▶ Required actions:
**a.** Answer these questions from the essay on the British navy and the French army, marking each answer (i), (ii), (iii) to match:
(i) For how many years does it say the British navy has been a shield to the United States?
(ii) What two purposes should America's own navy serve?
(iii) What separates the United States from the military powers of continental Europe?
**b.** Pick up the essay on the British navy and the French army after its final sentence and carry it on.

▶ Page text:

Great Britain is an island, separated from the huge military commonwealths of Europe by very narrow seas, and separated from her own greatest colonies by all the greatest oceans. To her, supremacy in the navy is a matter of life and death. America ought to have a first-class navy, but if she did not have a ship she might yet secure herself from any invasion. But Great Britain’s empire would not last one week, and she could not make herself safe at home one week if her navy lost its supremacy. Incidentally to saving herself, the British navy has rendered incalculable service to us during the last four and one-half years, and for the last thirty years has been a shield to the United States. Great Britain is not a military power in the sense that any of the nations of continental Europe, or indeed of Asia, are military powers. She had almost as much difficulty in developing her army in this war as we had in developing our army. Her army is no more of a threat to other peoples than ours is. Therefore, we Americans find ourselves, as regards the British navy, in this position, that it is of vital consequence to Great Britain to have the greatest navy in the world; it is emphatically not of any consequence to us to have as big a navy as Great Britain, for we are not in the slightest[286] danger from Great Britain, and under all ordinary circumstances the British navy can be counted upon as a help to the United States and never as a menace. Under such circumstances to set ourselves to work to build a navy in rivalry to Great Britain’s, and above all to do this as a political bluff, is worse than silly.

Our own navy should be ample to protect our own coasts and to maintain the Monroe Doctrine. There are in Europe and Asia several great military commonwealths, each one of which will in all probability always possess a far more formidable army than ours, even though, as I earnestly hope, we adopt some development of universal military training on the lines of the Swiss system. Therefore, it is of the highest consequence that our navy should be second to that of Great Britain.

The analogy with the case of the French army is complete. If the French army had not been able to hold the German army and be the chief factor in the German military overthrow, the British navy could not have averted Germany’s complete victory. Great Britain is separated by the narrow seas from the military powers of continental Europe. We are separated from them by the width of the ocean. Under the circumstances, it is sheer impertinence for either American or English statesmen to tell France, or, for that matter Italy, what ought to be done in abolishing armaments or abandoning universal service or anything of the kind. The interest of France and Italy in the matter is vital. The interest of[287] England and America is partly secondary. If we have well-thought-out arguments to put before the French, put them before them, but treat France as having the vital interest in the matter, and therefore the final say-so as far as we are concerned. And when France has determined what the needs of the future demand, so far as her military preparedness is concerned, and when Italy has made a similar determination, and our other allies likewise, back them up. It is not the business of America to tell Great Britain what she should do with her navy. It is not the business of either America or England to tell France what she should do with her army. The plain American common sense of the situation is that we should recognize our immense debt to the British navy and the French army, and stand by Britain in what she decides her vital needs demand so far as her navy is concerned, and stand by France in the position she takes as to what the situation demands so far as her army is concerned.

▶ Data entries:
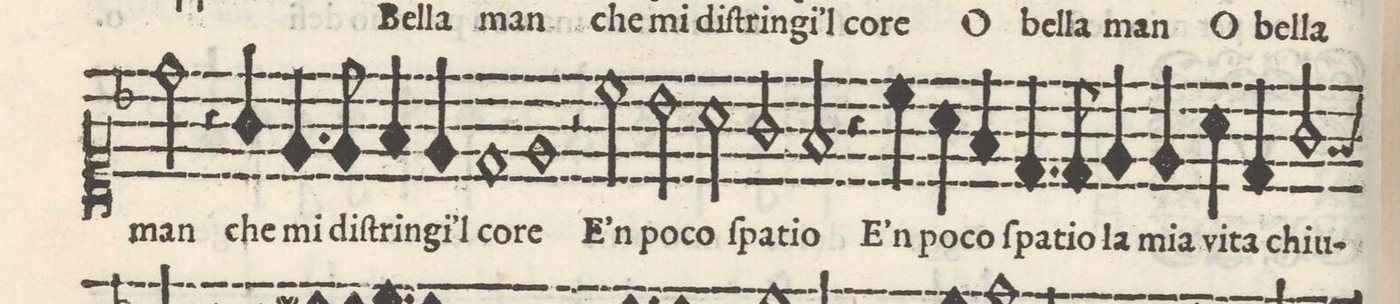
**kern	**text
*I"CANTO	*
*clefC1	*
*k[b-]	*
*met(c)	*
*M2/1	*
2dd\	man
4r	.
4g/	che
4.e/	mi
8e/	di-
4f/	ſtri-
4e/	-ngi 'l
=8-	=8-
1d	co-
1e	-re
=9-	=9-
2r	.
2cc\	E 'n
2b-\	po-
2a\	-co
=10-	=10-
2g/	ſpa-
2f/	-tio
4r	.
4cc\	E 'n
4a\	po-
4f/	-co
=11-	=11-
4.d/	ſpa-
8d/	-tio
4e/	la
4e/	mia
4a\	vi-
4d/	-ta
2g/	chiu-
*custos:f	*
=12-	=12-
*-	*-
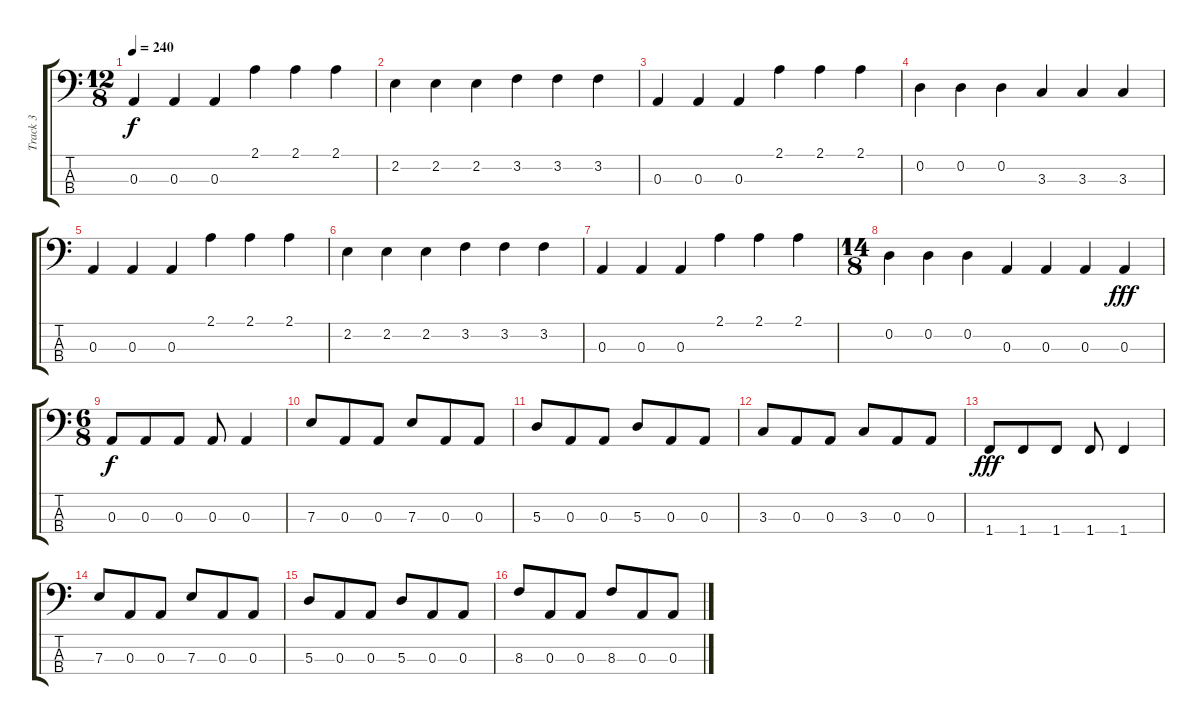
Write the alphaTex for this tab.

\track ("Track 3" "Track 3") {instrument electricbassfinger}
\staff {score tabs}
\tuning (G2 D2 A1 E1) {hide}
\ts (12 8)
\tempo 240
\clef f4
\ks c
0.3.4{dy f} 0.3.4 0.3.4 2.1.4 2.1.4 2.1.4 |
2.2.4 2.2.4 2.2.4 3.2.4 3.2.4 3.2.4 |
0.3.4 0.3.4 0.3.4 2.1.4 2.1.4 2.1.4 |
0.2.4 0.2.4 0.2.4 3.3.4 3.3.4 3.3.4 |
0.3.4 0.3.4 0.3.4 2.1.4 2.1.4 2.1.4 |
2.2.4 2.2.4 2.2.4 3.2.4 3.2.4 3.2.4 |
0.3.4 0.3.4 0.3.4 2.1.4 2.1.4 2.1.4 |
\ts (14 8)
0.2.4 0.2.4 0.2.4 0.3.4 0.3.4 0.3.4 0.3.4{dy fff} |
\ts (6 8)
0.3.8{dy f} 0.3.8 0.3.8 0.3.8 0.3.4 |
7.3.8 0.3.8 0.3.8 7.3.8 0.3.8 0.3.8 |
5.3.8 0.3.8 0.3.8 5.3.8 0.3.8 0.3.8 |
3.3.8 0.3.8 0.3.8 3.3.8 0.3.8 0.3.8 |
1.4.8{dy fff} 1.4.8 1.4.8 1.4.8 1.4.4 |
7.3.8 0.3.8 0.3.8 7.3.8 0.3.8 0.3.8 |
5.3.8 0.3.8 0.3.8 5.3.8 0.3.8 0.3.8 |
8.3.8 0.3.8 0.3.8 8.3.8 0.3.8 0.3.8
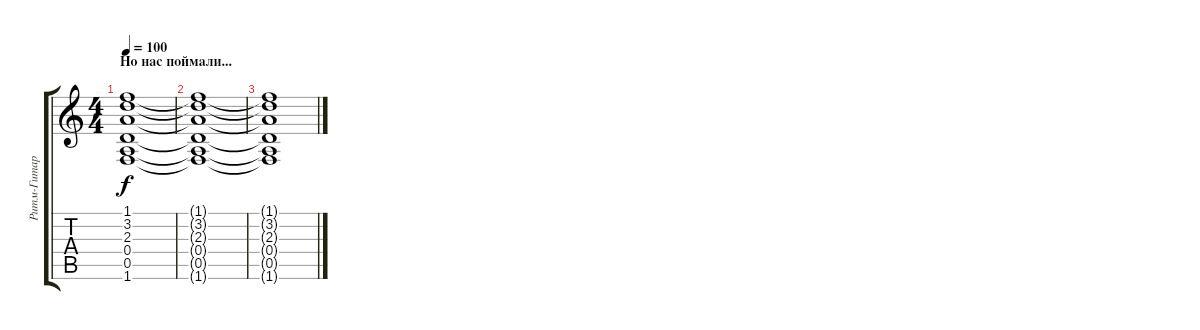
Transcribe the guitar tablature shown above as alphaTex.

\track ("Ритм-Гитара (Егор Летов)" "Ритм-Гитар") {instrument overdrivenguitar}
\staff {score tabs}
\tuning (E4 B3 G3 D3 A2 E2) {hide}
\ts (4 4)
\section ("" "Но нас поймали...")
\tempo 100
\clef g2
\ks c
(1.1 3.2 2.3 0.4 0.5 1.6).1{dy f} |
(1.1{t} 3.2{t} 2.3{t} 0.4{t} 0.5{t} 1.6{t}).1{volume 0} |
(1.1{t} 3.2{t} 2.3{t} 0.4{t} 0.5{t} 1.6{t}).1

* * *

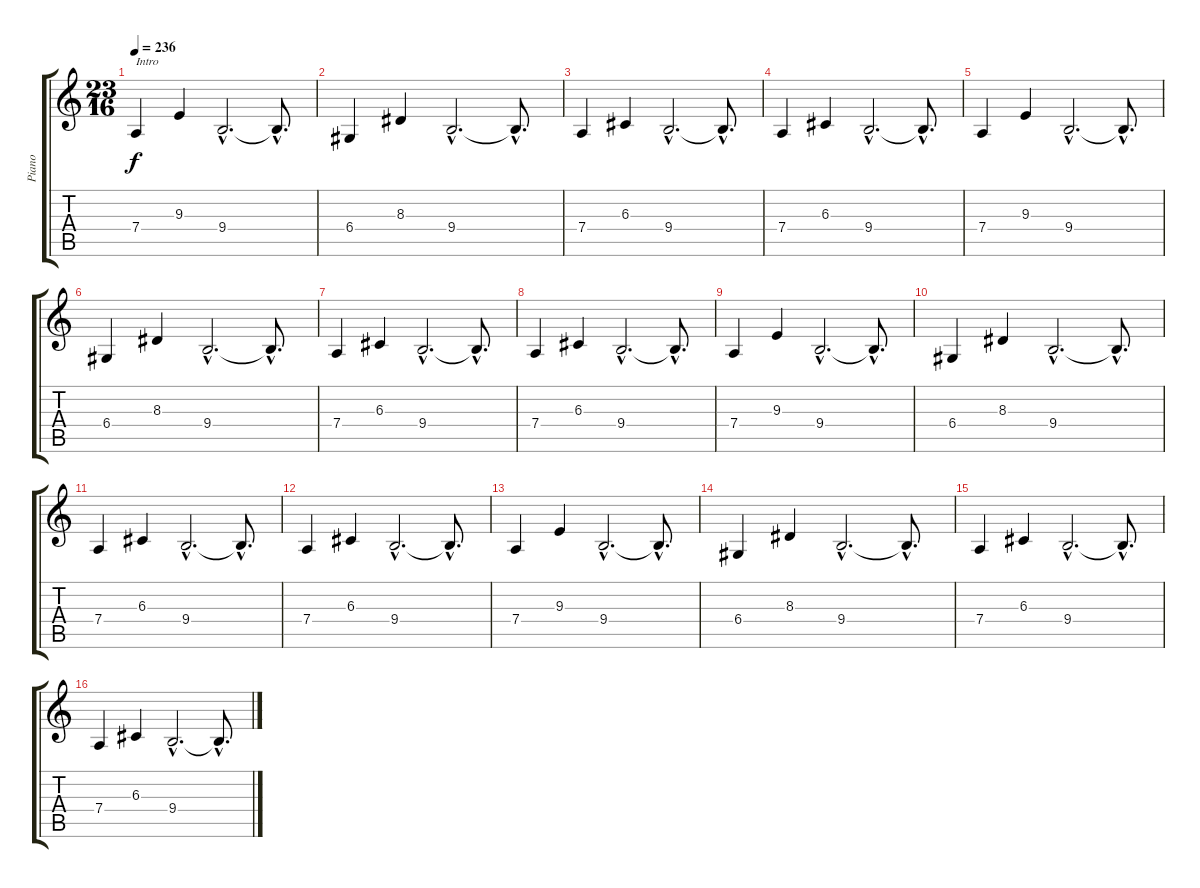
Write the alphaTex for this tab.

--

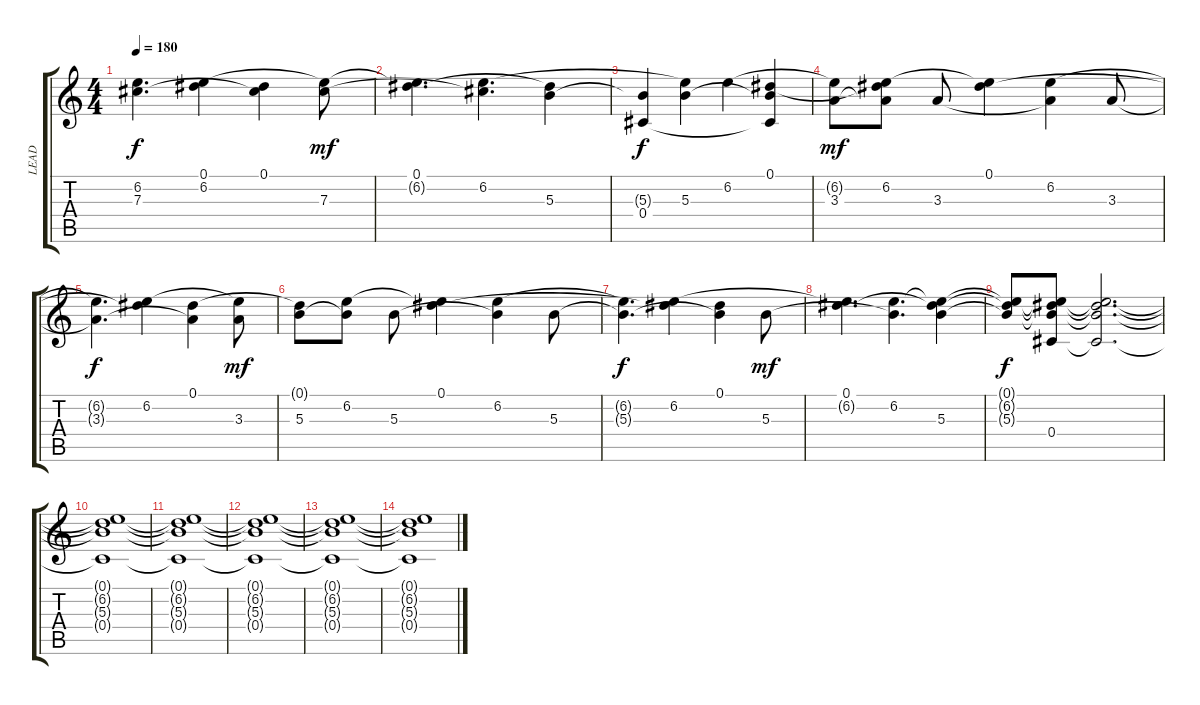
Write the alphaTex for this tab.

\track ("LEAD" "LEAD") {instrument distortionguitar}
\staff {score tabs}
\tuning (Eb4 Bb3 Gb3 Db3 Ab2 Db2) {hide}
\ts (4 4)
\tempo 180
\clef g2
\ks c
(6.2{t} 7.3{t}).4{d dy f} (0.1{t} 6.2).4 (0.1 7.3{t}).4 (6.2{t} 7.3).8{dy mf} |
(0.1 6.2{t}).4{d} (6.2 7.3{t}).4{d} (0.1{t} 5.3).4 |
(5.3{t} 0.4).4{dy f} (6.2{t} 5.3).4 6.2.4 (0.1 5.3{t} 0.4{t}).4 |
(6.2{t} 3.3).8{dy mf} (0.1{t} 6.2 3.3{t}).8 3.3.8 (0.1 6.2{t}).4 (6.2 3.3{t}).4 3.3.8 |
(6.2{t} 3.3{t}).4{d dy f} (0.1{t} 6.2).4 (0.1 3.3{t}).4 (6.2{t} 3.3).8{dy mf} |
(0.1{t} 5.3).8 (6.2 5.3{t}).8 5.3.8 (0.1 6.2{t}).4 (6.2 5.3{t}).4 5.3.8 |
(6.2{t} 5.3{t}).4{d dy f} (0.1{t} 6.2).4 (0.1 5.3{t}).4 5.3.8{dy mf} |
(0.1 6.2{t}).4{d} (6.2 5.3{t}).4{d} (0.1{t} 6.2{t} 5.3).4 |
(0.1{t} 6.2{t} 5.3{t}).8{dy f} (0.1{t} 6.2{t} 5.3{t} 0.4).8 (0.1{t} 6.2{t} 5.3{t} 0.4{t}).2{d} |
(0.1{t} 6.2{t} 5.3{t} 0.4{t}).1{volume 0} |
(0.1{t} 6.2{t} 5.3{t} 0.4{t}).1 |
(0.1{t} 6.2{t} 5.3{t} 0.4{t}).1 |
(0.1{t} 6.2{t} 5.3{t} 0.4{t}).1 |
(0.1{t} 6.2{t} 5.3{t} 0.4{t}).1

▶ Task-by-task answers:
**a.**
(i) For the last thirty years.
(ii) Protecting America's own coasts and maintaining the Monroe Doctrine.
(iii) The width of the ocean.

**b.**
December 24, 1918

Senator Lodge in his admirable speech has given the reasons why at least five of the famous fourteen points should not be considered in the peace negotiations proper. But the special merit of Senator Lodge’s statement lies in the fact that it is straightforward[288] and clear. There is no need of a key to find out what he means. The men who represent, or assume to represent, the United States at the Peace Conference, should be equally clear with our allies and our enemies and also with the American people. Above all things we need some straightforward statement as to just what is proposed and as to just why it is proposed.

Take, for example, the very extraordinary conflict between that one of the fourteen points in which the Administration has demanded practically complete disarmament and the action of the Administration at the same moment demanding that we shall build the biggest navy in the world. Either one course or the other must necessarily be improper. In such a matter we especially need a straightforward statement of reasons and principles.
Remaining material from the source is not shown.